FAYETTE SUPERIOR COURT,
    September Term, 1842.
    William Jack and John T. Davis vs. John Watson, John Simmons and Josiah N. Elder, Justices, &c.
    
      Certiorari.
    
    1st. Where several cases are brought in a Justice’s Court, upon notes given as the consideration of the same contract, the Superior Court will not interfere, unless it were set up as a matter of defence.
    2nd. If the defendant to actions in a Justice’s Court, intends to rely on a former recovery in defence, he must plead it, and if not insisted on in the Court below, this Court will not interfere.

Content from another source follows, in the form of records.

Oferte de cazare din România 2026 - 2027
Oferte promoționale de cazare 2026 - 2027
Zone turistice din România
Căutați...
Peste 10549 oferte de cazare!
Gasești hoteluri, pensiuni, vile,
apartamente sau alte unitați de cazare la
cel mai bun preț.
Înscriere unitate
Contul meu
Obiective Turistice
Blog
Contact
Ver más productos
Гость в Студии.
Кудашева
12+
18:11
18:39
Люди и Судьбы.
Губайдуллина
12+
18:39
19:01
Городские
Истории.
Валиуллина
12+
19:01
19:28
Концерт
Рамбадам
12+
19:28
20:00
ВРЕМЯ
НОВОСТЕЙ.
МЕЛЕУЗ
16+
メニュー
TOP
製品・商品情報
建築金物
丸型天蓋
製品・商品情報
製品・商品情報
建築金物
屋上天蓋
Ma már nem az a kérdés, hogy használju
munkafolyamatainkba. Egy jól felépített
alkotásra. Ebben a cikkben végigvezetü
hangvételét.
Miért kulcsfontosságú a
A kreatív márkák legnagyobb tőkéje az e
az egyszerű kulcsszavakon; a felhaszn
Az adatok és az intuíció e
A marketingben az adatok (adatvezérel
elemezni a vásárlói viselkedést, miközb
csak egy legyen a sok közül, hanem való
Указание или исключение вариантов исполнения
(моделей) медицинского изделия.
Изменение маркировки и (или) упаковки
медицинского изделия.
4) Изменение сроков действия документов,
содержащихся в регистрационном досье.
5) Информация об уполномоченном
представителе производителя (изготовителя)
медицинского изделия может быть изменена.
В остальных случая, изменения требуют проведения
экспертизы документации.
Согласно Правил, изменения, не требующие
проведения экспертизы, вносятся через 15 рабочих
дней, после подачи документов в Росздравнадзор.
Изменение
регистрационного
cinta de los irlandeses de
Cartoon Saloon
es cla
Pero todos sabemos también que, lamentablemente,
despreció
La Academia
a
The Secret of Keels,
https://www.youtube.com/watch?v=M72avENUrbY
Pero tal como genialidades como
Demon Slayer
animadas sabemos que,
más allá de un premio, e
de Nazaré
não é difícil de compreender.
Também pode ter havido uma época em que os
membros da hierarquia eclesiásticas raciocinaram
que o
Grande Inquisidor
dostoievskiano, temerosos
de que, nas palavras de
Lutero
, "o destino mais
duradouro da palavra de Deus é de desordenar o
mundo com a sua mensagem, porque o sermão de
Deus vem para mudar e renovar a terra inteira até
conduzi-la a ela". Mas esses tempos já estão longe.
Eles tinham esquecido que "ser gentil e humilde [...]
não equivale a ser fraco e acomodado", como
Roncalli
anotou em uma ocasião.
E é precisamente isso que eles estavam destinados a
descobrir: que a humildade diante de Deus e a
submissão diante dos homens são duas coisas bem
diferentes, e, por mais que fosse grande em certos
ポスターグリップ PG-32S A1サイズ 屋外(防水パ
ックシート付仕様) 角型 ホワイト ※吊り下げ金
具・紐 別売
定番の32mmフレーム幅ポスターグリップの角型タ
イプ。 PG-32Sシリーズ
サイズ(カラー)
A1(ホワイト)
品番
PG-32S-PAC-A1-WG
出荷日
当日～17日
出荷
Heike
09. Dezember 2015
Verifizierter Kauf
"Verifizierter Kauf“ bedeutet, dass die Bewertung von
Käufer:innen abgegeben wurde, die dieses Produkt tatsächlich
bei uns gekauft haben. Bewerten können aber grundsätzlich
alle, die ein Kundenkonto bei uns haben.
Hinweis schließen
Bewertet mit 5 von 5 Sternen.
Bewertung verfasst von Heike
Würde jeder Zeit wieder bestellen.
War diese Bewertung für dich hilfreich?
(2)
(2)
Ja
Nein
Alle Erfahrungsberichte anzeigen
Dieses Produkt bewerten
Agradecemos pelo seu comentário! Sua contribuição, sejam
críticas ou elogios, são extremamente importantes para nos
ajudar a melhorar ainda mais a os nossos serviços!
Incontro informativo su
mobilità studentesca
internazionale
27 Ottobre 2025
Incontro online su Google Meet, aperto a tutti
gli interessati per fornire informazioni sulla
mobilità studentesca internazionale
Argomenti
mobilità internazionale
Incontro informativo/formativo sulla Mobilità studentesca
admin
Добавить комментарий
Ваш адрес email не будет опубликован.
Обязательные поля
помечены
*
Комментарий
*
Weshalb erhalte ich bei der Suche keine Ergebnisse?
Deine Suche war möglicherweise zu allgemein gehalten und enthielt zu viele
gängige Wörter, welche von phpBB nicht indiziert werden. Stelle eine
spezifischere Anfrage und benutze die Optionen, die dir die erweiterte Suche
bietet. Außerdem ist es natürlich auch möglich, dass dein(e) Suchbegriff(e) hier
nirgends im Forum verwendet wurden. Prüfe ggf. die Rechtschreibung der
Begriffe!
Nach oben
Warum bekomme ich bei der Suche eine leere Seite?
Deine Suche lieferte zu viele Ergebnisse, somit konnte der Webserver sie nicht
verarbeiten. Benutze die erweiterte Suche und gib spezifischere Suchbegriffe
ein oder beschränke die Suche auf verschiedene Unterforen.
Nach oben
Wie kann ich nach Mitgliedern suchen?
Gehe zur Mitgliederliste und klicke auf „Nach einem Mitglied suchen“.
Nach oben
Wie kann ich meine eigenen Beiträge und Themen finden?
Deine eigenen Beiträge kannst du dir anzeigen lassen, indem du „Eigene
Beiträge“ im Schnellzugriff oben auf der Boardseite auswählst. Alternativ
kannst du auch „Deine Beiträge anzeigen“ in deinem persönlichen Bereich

    The facts in this case, as they appear by the petition of the defendants in the Court below, and the return of the Justices of the Peace, do not, in the opinion of the Court, call for its interposition.
    The grounds upon which it is alleged that error was committed, are :
    That the aggregate amount of the notes sued on, exceed the sum of thirty dollars ; and,
    That the notes sued on have been prosecuted to judgment between the same parties in a former suit.

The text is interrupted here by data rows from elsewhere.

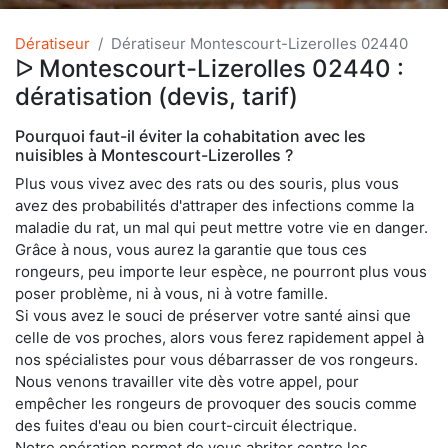
Dératiseur
Dératiseur Montescourt-Lizerolles 02440
ᐅ Montescourt-Lizerolles 02440 :
dératisation (devis, tarif)
Pourquoi faut-il éviter la cohabitation avec les
nuisibles à Montescourt-Lizerolles ?
Plus vous vivez avec des rats ou des souris, plus vous
avez des probabilités d'attraper des infections comme la
maladie du rat, un mal qui peut mettre votre vie en danger.
Grâce à nous, vous aurez la garantie que tous ces
rongeurs, peu importe leur espèce, ne pourront plus vous
poser problème, ni à vous, ni à votre famille.
Si vous avez le souci de préserver votre santé ainsi que
celle de vos proches, alors vous ferez rapidement appel à
nos spécialistes pour vous débarrasser de vos rongeurs.
Nous venons travailler vite dès votre appel, pour
empêcher les rongeurs de provoquer des soucis comme
des fuites d'eau ou bien court-circuit électrique.
Notre opération permet de vous abriter contre les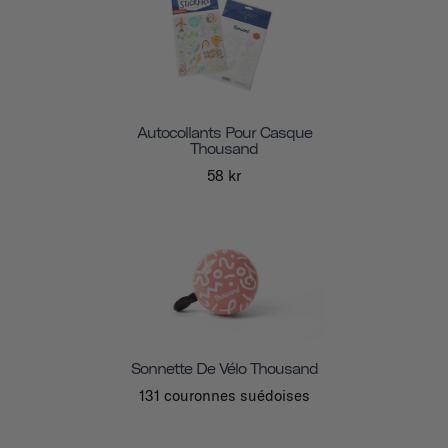
Autocollants Pour Casque
Thousand
58 kr
Sonnette De Vélo Thousand
131 couronnes suédoises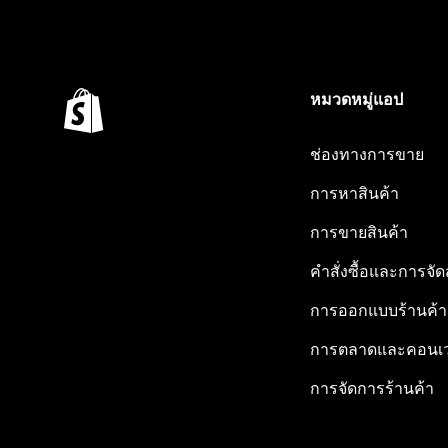
หมวดหมู่แอป
ช่องทางการขาย
การหาสินค้า
การขายสินค้า
คำสั่งซื้อและการจัด
การออกแบบร้านค้า
การตลาดและคอนเว
การจัดการร้านค้า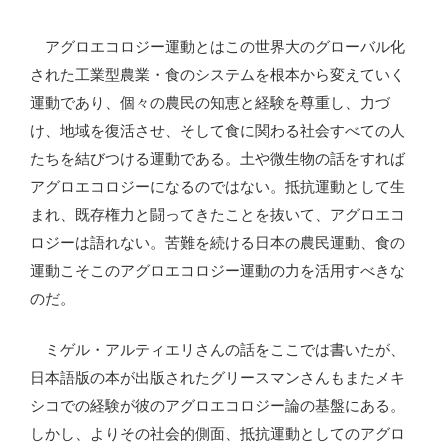
アグロエコロジー運動とはこの世界大のグローバル化
された工業型農業・食のシステムを根本から変えていく
運動であり、個々の農民の知恵と経験を尊重し、力づ
け、地域を復活させ、そして食に関わる社会すべての人
たちを結びつける運動である。土や微生物の話をすれば
アグロエコロジーになるのではない。抵抗運動として生
まれ、既存権力と闘ってきたことを抜いて、アグロエコ
ロジーは語れない。苦難を続ける日本の農民運動、食の
運動こそこのアグロエコロジー運動の力を活用すべきな
のだ。
ミゲル・アルティエリさんの話をここでは書いたが、
日本語版の本が出版されたグリースマンさんもまたメキ
シコでの経験が彼のアグロエコロジー論の基盤にある。
しかし、よりその社会的側面、抵抗運動としてのアグロ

   What may be the opinion of the Court m regard to the first ground, is not now material: because it does not appear from the return of the Magistrates, that a defence of that sort was relied on at the trial. If the defendants in the Justices’ Courts rely on the want of jurisdiction of sums amounting in the aggregate to more than thirty dollars, which spring out of the same contract and between the same parties, as they insist was the case here, they' should have pleaded their exceptions in a regular and legal way. It does not appear by the return of the Magistrates that they relied on any such defence.

In regard to the second ground : it was competent for the defendants to have pleaded the former recovery, in bar of the second actions, but it does not appear from the return, that they did rely upon any such plea*

The certiorari is therefore dismissed, and the proceedings below Confirmed.